• Selected extract:
"""

Pharmacology Intercalation
Would you intercalate, given your time again?
Yes. Intercalating arms you with skills that you don’t have the time or inclination to acquire whilst doing medicine, like skim-reading scientific papers, doing publication searches and thinking more scientifically. Also, even if you end up hating it, you’re getting an extra degree in a year- what’s not to like?!
Do you recommend Pharmacology?
I won’t deny that pharmacology is hard. I found it really interesting and it makes you realise how much they don’t bother telling us as medics (because we wouldn’t have the time to understand any of it!). However, if getting a 1st is the most important thing in the world to you, then it might not be for you. 2 out 19 people got a 1st, but then Pharmacology is an unusual intercalation and that’s a bonus.
Outline of course structure
Autumn term + 1st week of spring term: 9 lectures a week, but only one at 9.00! Then 9 weeks for project lab work and write-up. Tuesday lunchtime is for extra lectures from people doing research which are supposedly compulsory. Tutorials are in preparation for the exams and are at the start of summer term. There are 5 themes, no options. They are: Ion channels & synaptic pharmacology, GPCR’s & cell signaling, Muscle, Pain and the CNS, and Techniques & industry. They do NOT have equal lecture content- theme 1 is big and theme 5 very short.

"""

• Problems to work on:
a: Answer these from the pharmacology intercalation text:
(i) How many of the 19 people got a 1st?
(ii) How many lectures a week are there in the autumn term?
(iii) When are the tutorials held?
b: Please print the pharmacology intercalation text from "Yes. Intercalating arms" to "not to like?!".

• Stored data:
"""

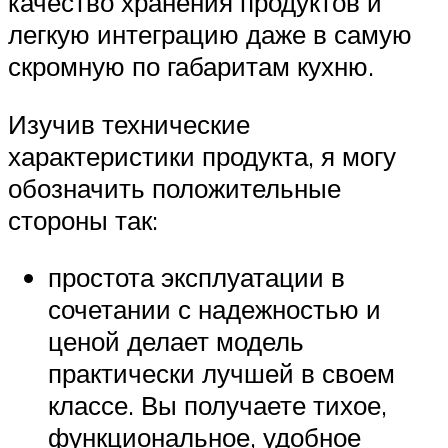
качество хранения продуктов и
легкую интеграцию даже в самую
скромную по габаритам кухню.
Изучив технические
характеристики продукта, я могу
обозначить положительные
стороны так:
простота эксплуатации в
сочетании с надежностью и
ценой делает модель
практически лучшей в своем
классе. Вы получаете тихое,
функциональное, удобное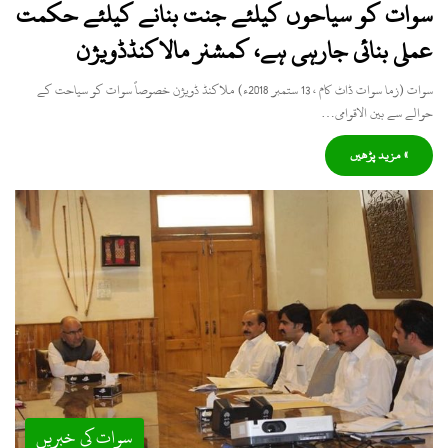
سوات کو سیاحوں کیلئے جنت بنانے کیلئے حکمت
عملی بنائی جارہی ہے، کمشنر مالاکنڈڈویژن
سوات (زما سوات ڈاٹ کام ، 13 ستمبر 2018ء) ملاکنڈ ڈویژن خصوصاً سوات کو سیاحت کے
حوالے سے بین الاقوامی…
» مزید پڑھیں
سوات کی خبریں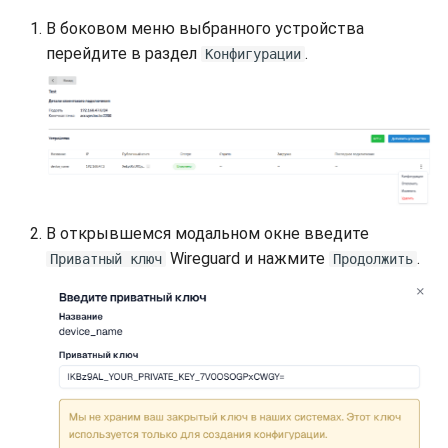
В боковом меню выбранного устройства
перейдите в раздел
.
Конфигурации
В открывшемся модальном окне введите
Wireguard и нажмите
.
Приватный ключ
Продолжить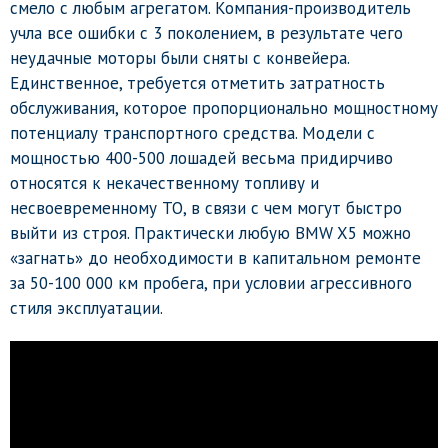
смело с любым агрегатом. Компания-производитель
учла все ошибки с 3 поколением, в результате чего
неудачные моторы были сняты с конвейера.
Единственное, требуется отметить затратность
обслуживания, которое пропорционально мощностному
потенциалу транспортного средства. Модели с
мощностью 400-500 лошадей весьма придирчиво
относятся к некачественному топливу и
несвоевременному ТО, в связи с чем могут быстро
выйти из строя. Практически любую BMW X5 можно
«загнать» до необходимости в капитальном ремонте
за 50-100 000 км пробега, при условии агрессивного
стиля эксплуатации.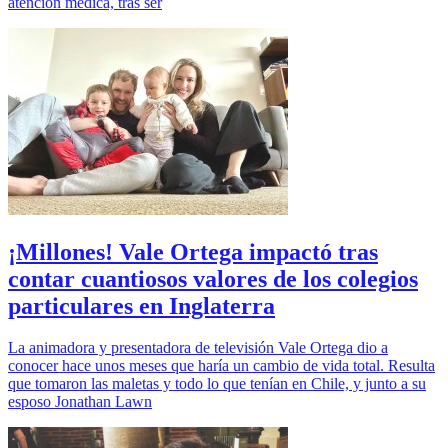
atención médica, tras ser
¡Millones! Vale Ortega impactó tras
contar cuantiosos valores de los colegios
particulares en Inglaterra
La animadora y presentadora de televisión Vale Ortega dio a
conocer hace unos meses que haría un cambio de vida total. Resulta
que tomaron las maletas y todo lo que tenían en Chile, y junto a su
esposo Jonathan Lawn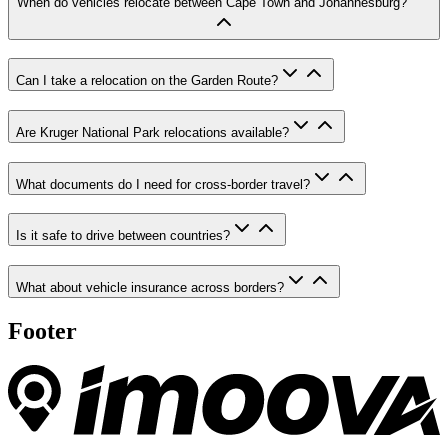
When do vehicles relocate between Cape Town and Johannesburg?
Can I take a relocation on the Garden Route?
Are Kruger National Park relocations available?
What documents do I need for cross-border travel?
Is it safe to drive between countries?
What about vehicle insurance across borders?
Footer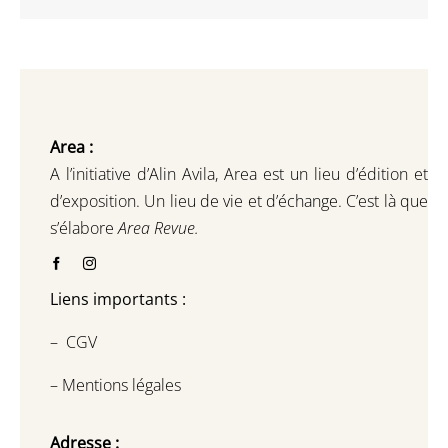
Area :
A l’initiative d’Alin Avila,
Area est un lieu d’édition et
d’exposition.
Un lieu de vie et d
’
échange.
C’est là que
s’élabore
Area Revue.
Liens importants :
–
CGV
–
Mentions légales
Adresse :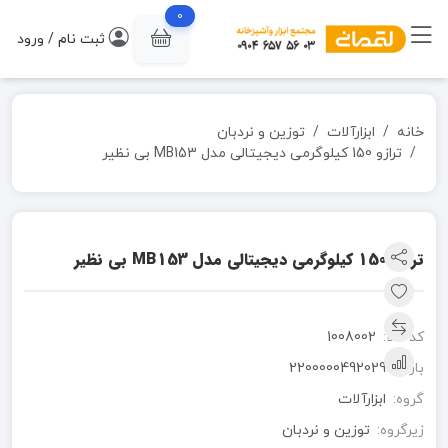
0
ثبت نام / ورود
خانه
ابزارآلات
توزین و نردبان
ترازو 150 کیلوگرمی دیجیتالی مدل MB153 بی نظیر
ترازو 150 کیلوگرمی دیجیتالی مدل MB153 بی نظیر
کد کالا:
1008002
بارکد:
2200000492029
گروه:
ابزارآلات
زیرگروه:
توزین و نردبان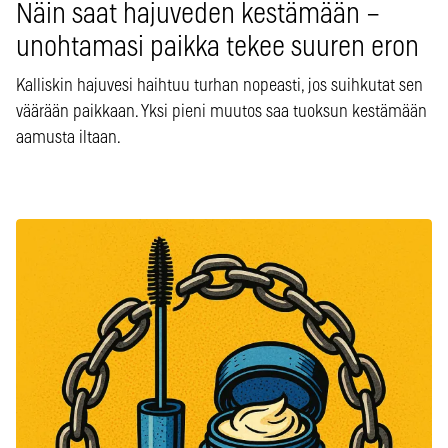
Näin saat hajuveden kestämään –
unohtamasi paikka tekee suuren eron
Kalliskin hajuvesi haihtuu turhan nopeasti, jos suihkutat sen
väärään paikkaan. Yksi pieni muutos saa tuoksun kestämään
aamusta iltaan.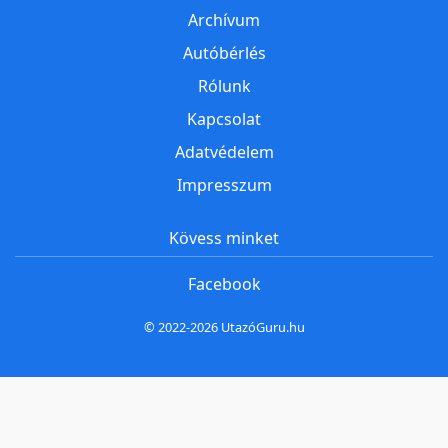
Archívum
Autóbérlés
Rólunk
Kapcsolat
Adatvédelem
Impresszum
Kövess minket
Facebook
© 2022-2026 UtazóGuru.hu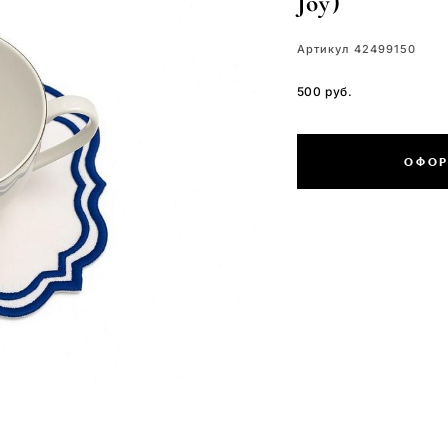
Joy)
Артикул 42499150
500 pуб.
ОФОР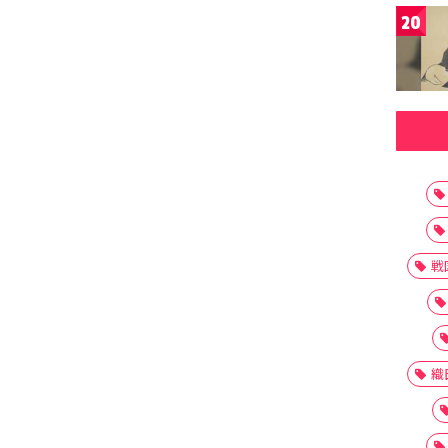
20
戦
織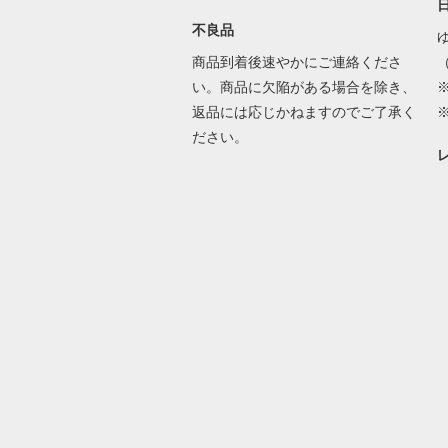
不良品
ゆ
商品到着後速やかにご連絡くださ
い。商品に欠陥がある場合を除き、
返品には応じかねますのでご了承く
ださい。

"""

• Exercise results:
a:
(i) 2
(ii) 9
(iii) At the start of summer term

b:
Yes. Intercalating arms you with skills that you don’t have the time or inclination to acquire whilst doing medicine, like skim-reading scientific papers, doing publication searches and thinking more scientifically. Also, even if you end up hating it, you’re getting an extra degree in a year- what’s not to like?!